自社開発した「秋里下水処理場バイオマス発電所」

現在は、再エネ電源として太陽光、バイオマス、小水力を確保。需要家がこれらの電源をどのように使っているかを「見える化」するサービスも展開する。専用サイトを使い、電気の使用量において、再エネ電源種がそれぞれどの程度占めているのかをグラフで表示。グラフ上の電源をクリックすると、供給先の発電所を特定することもできる。

このシステム構築に向けては、鳥取市や鳥取大学、地元企業など5団体で産学官連携によるコンソーシアム「Re:visible(アールイー:ビジブル)」を結成。環境省や鳥取県の補助金を活用し、ブロックチェーン技術を利用した「電源トレーサビリティシステム」を開発し、地域内外への鳥取産再エネのPRなどにつなげていく。
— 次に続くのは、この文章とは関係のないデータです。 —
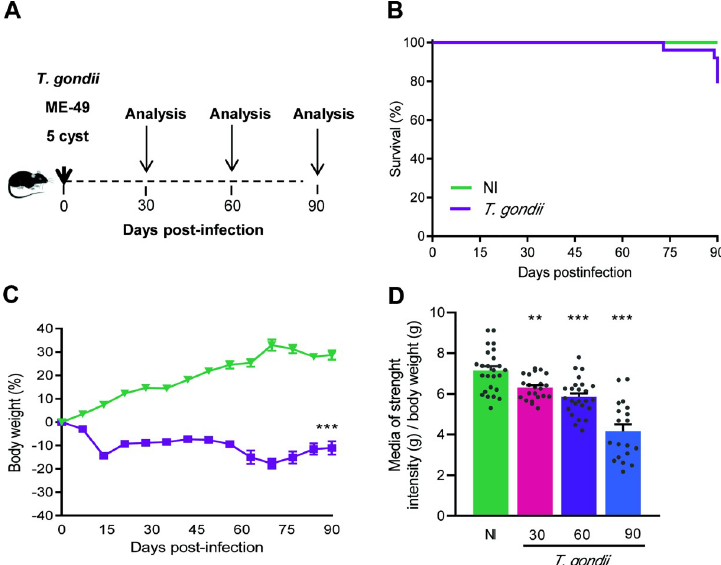
Fig 2. C57BL/6 mice chronically infected with the ME-49 Toxoplasma gondii strain survive and show weight and muscle strength loss. ( A ) Mice were infected with 5 cysts of the ME-49 T . gondii strain, the clinical follow-up and the mortality were assessed and recorded weekly, and the kinetics of infection was evaluated at 30, 60 and 90 dpi. ( B ) The survival curve shows a survival of 100% at 30 and 60 dpi, and 83% (19/24) at 90 dpi, compared to 100% in the age- and sex-matched NI control group. ( C ) Infected mice showed body weight loss during the acute phase of the infection (up to 15 dpi), after this period, the weight loss ceased. ( D ) Muscle strength was compromised in infected mice; values of muscle strength are shown as gram force (gf) / body weight (g). Each experimental group consisted of 4–6 NI mice and 10–19 T . gondii-i nfected mice. Each circle represents an individual mouse. Data are expressed as means ± SEM, and were analyzed using Welch’s test ( C ), and ordinary one-way ANOVA ( D ). �� , p < 0.01. ��� , p < 0.001, comparing T . gondii- infected and NI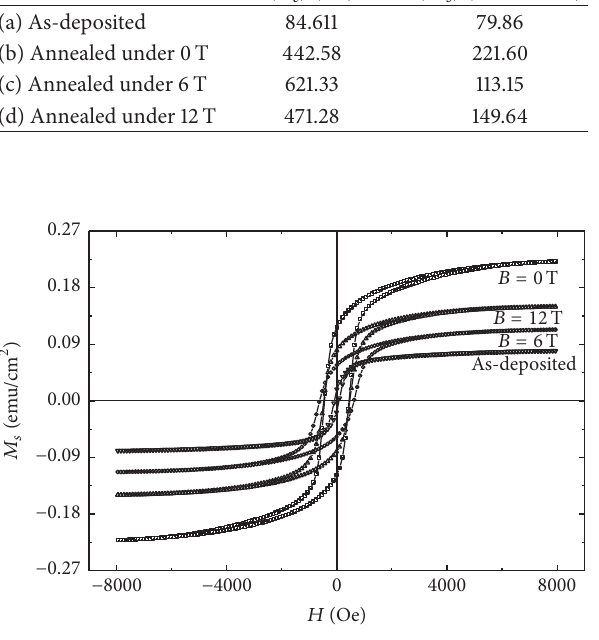
Figure 4: The in-plane hysteresis loops of as-deposited Co-Ni-P film and of the films annealed at 673 K for 4 h under 0T, 6T, and 12 T magnetic field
今年度は、市内の小学校10校で同システムを活用し、「自分が使っている電気」をテーマにした出前授業を計画中だ。あいにく新型コロナウイルスの影響で中止となる学校もあったが、4校での授業を実施する。

小学校での出前授業の様子

オール電化も提案 需要開拓のチャンス拡大

一方、昨今のコロナ禍は、鳥取ガスのガス販売にも影響している。鳥取県の経済をけん引する観光業で、飲食店やホテルが休業や閉店に追い込まれるケースが相次いでいる。

経営企画グループの森田裕一部長によると、「家庭用の販売量は、いわゆる巣ごもりによる給湯・厨房需要の増加により数%程度増えているが、商業用では2、3割ほどの減少になっている」という。特に、飲食産業では需要期となる年末年始にかけてガス販売のさらなる落ち込みが予想される。

こうした中、鳥取ガスでは複数の物件を所有するオーナーなどへの営業、油からガスへの燃料転換といった機会を逃さず、販売量の確保を図っていく。

一方、電力事業への参入によって新たな需要開拓のチャンスが広がりを見せている。鳥取ガスの児嶋太一社長は、「ガスと電気を合わせてお客さまに最適な提案を心掛けており、必要であればオール電化もお薦めします。提案できるプランや商材が増え、ガスから電気への切り替えなどにも対応しています」と話す。

今年のガス展(ウェブ・電話受付で実施)ではIHやエコキュートも取り扱い、ガス、電気の枠にとらわれない総合的な提案を行う。

7月には鳥取ガス産業が島根県内で初となる松江市に営業所を開設。11月からは、鳥取ガスの電力サービス「エネトピアでんき」の新CMの放映や、地元への訴求力の高いケーブルテレビや市庁舎内のモニターでの放映を開始する。サービスエリアの拡大とともに、電力事業のさらなる認知度向上も図りながら、総合エネルギー企業として山陰地方での存在感を高めていく構えだ。